- **WHAT YOU HAVE TO DO**
Where does the word "Open" occur in the entries below? Copy every line that has it.

- **EXERCISE DATA**

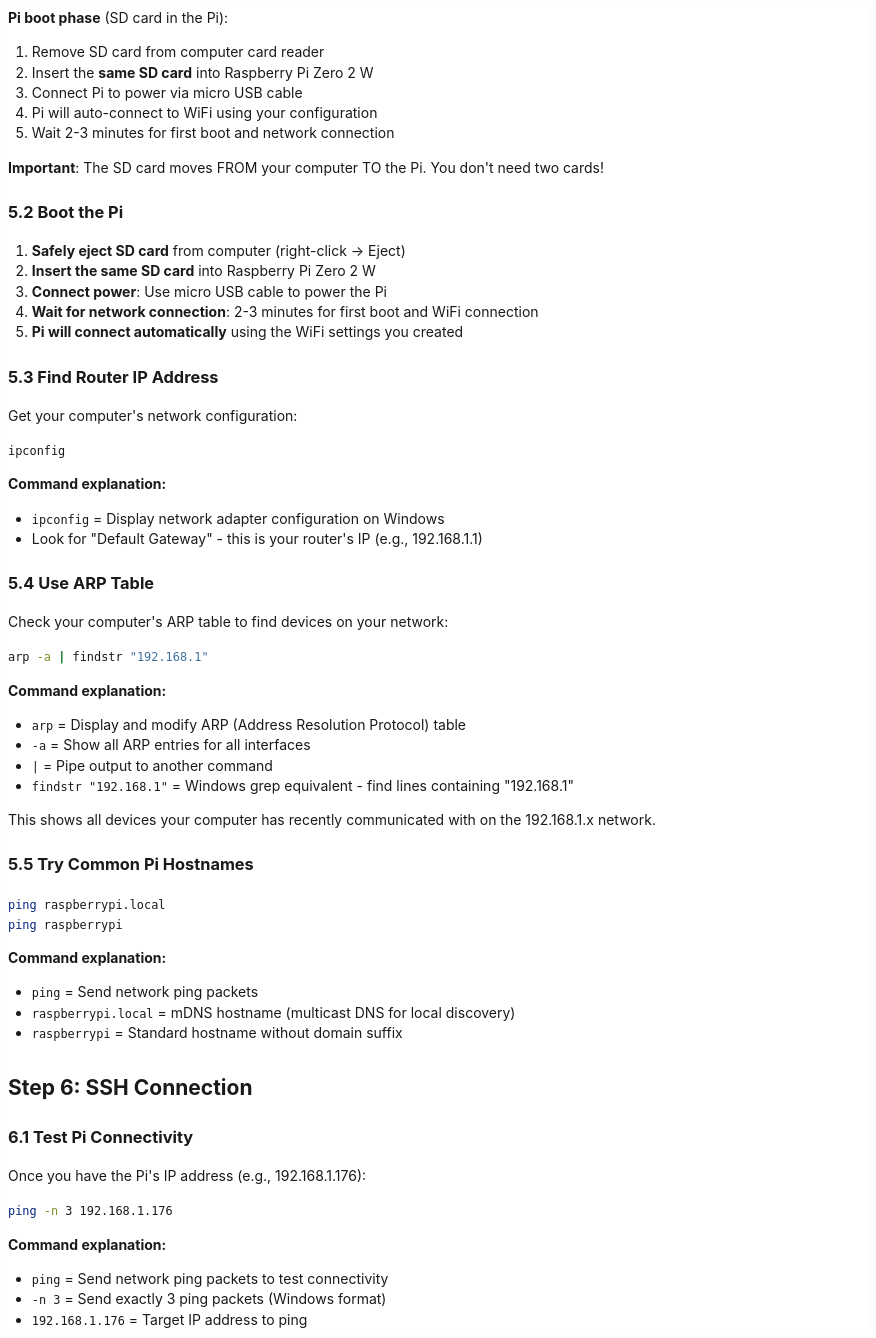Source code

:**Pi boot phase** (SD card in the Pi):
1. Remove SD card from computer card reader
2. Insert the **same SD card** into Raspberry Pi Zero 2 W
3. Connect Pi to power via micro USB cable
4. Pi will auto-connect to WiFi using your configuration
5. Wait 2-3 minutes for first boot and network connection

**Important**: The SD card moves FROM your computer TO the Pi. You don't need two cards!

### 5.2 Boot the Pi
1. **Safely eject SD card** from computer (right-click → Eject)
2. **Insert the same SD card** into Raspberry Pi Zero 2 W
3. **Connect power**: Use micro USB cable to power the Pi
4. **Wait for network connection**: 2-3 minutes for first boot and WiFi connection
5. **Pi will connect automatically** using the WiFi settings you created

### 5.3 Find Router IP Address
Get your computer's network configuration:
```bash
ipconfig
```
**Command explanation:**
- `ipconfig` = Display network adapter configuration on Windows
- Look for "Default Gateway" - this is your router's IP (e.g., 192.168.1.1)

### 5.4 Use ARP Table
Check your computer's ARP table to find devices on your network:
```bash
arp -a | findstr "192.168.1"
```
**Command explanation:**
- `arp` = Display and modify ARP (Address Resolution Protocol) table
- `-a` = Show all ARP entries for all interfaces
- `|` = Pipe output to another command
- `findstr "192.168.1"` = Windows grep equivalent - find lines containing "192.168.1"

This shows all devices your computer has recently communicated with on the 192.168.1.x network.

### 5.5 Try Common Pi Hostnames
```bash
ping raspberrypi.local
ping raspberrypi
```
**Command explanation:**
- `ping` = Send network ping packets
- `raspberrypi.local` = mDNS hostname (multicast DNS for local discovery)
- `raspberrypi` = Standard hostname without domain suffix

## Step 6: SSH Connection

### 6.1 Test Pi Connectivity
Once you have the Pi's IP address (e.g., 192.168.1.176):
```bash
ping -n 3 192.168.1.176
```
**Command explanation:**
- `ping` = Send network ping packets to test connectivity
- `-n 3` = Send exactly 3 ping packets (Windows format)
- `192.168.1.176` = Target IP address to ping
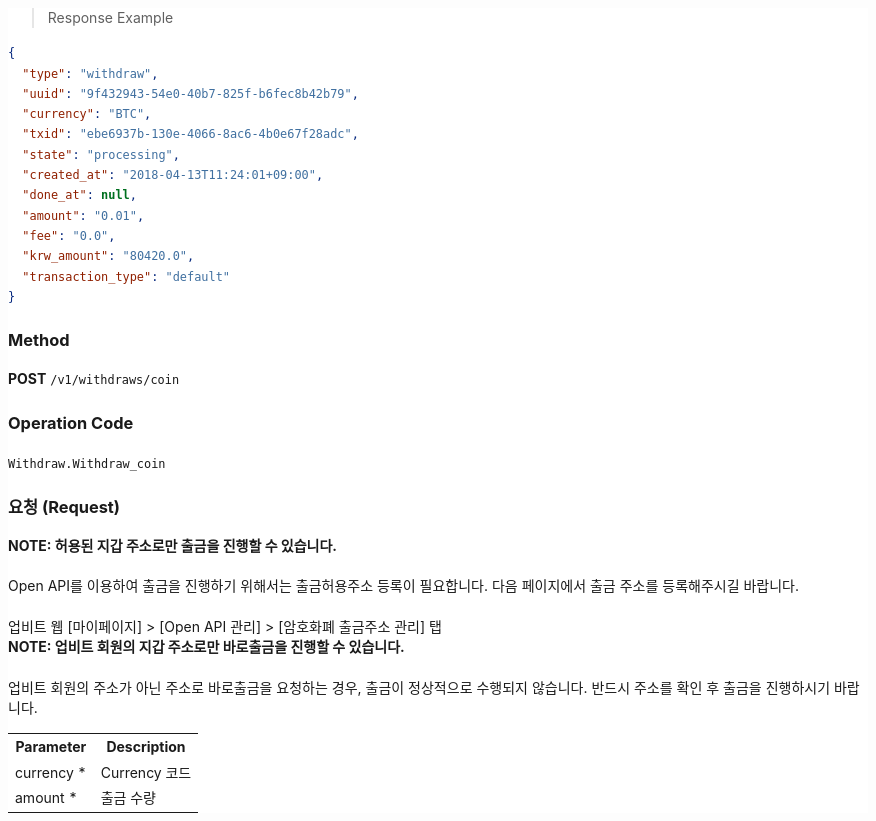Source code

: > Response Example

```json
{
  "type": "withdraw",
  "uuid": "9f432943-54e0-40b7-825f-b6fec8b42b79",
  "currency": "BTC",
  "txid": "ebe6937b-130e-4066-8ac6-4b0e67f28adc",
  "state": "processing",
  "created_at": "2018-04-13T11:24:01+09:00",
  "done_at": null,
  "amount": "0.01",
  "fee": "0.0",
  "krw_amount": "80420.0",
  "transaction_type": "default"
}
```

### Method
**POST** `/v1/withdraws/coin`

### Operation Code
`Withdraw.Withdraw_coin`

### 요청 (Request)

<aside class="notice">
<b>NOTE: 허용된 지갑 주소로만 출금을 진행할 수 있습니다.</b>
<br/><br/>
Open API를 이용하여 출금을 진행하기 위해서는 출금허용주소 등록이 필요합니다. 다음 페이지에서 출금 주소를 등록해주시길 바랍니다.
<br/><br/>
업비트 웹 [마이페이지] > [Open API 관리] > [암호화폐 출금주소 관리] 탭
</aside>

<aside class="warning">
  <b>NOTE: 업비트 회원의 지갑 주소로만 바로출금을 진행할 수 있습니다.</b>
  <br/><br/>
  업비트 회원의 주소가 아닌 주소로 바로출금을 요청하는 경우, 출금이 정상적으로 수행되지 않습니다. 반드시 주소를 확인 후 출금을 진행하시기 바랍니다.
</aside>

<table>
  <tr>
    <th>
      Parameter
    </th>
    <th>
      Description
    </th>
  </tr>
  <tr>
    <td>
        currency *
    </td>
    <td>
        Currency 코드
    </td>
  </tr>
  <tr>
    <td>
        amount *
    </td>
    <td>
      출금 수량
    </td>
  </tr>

---

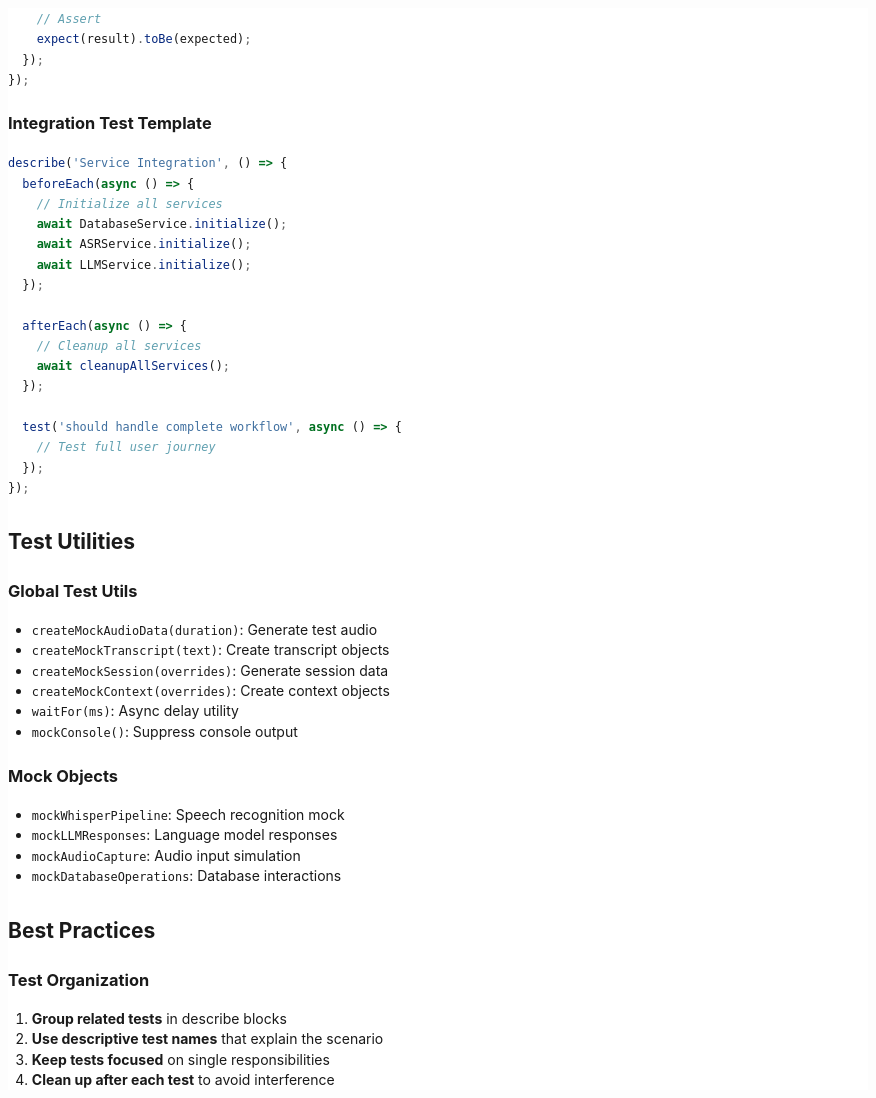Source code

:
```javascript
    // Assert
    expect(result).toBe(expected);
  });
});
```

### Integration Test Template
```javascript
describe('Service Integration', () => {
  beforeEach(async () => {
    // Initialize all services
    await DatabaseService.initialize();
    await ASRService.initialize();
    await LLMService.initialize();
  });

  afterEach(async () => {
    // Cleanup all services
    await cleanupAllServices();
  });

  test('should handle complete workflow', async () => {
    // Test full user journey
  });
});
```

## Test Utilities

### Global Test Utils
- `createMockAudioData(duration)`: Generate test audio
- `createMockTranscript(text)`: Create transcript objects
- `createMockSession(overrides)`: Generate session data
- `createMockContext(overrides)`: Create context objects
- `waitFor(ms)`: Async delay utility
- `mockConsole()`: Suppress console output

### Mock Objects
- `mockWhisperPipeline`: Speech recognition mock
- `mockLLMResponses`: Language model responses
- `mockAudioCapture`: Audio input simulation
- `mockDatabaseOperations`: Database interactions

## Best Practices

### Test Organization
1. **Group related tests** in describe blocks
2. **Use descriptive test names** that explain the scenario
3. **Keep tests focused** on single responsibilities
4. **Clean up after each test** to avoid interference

- **REPLY**
Open API를 이용하여 출금을 진행하기 위해서는 출금허용주소 등록이 필요합니다. 다음 페이지에서 출금 주소를 등록해주시길 바랍니다.
업비트 웹 [마이페이지] > [Open API 관리] > [암호화폐 출금주소 관리] 탭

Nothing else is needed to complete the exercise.